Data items
========

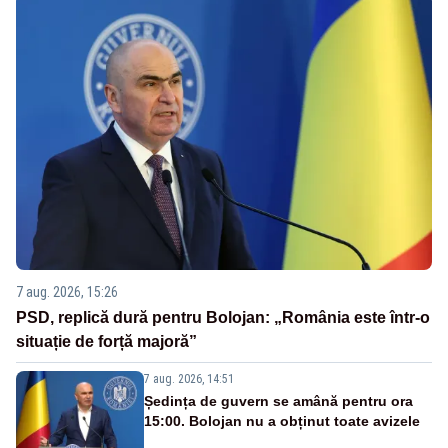
7 aug. 2026, 15:26
PSD, replică dură pentru Bolojan: „România este într-o
situație de forță majoră”
7 aug. 2026, 14:51
Ședința de guvern se amână pentru ora
15:00. Bolojan nu a obținut toate avizele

========

Rewrite the text of these items with every "aug." changed to "august" and nothing else altered, omitting the pictures.

Task response:
7 august 2026, 15:26
PSD, replică dură pentru Bolojan: „România este într-o
situație de forță majoră”
7 august 2026, 14:51
Ședința de guvern se amână pentru ora
15:00. Bolojan nu a obținut toate avizele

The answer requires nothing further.